◆ Task requirements: Repeat the lines below exactly as written, please, from the line with "man in dark suit (rect(231, 0, 334, 247)): 4.32" to the line with "white hanging shirt (rect(50, 85, 95, 219)): 4.30", both lines included, and no others.

◆ Data provided:
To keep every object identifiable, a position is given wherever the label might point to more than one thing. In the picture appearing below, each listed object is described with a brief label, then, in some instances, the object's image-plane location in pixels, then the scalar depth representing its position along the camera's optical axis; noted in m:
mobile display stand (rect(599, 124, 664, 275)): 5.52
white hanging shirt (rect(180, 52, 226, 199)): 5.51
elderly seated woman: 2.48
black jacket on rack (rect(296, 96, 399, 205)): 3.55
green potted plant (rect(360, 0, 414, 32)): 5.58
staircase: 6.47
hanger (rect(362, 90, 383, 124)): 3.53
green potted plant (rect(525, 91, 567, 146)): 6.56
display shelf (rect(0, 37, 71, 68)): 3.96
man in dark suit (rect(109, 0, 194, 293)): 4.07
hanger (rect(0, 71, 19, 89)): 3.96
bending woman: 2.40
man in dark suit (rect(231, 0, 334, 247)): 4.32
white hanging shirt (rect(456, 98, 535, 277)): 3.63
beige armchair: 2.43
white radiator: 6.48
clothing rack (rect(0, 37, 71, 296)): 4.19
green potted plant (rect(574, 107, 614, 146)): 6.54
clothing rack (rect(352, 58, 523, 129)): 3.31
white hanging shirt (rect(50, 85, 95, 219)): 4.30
...
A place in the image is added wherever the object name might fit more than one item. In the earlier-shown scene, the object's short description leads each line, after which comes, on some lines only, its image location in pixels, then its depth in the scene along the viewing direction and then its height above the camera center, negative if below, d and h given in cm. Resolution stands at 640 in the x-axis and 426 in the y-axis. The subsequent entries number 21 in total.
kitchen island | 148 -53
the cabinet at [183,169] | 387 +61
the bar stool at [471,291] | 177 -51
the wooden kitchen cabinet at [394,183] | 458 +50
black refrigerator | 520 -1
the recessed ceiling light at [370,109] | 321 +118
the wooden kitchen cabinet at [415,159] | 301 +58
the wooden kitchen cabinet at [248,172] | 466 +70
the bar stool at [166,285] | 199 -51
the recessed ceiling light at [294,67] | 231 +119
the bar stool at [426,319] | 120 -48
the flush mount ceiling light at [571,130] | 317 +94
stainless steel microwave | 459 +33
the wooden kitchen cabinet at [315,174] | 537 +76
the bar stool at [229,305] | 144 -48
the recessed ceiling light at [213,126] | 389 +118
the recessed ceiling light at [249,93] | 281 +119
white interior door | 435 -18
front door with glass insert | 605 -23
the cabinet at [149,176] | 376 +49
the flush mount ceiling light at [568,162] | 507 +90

◆ Solution for this exercise:
man in dark suit (rect(231, 0, 334, 247)): 4.32
white hanging shirt (rect(456, 98, 535, 277)): 3.63
beige armchair: 2.43
white radiator: 6.48
clothing rack (rect(0, 37, 71, 296)): 4.19
green potted plant (rect(574, 107, 614, 146)): 6.54
clothing rack (rect(352, 58, 523, 129)): 3.31
white hanging shirt (rect(50, 85, 95, 219)): 4.30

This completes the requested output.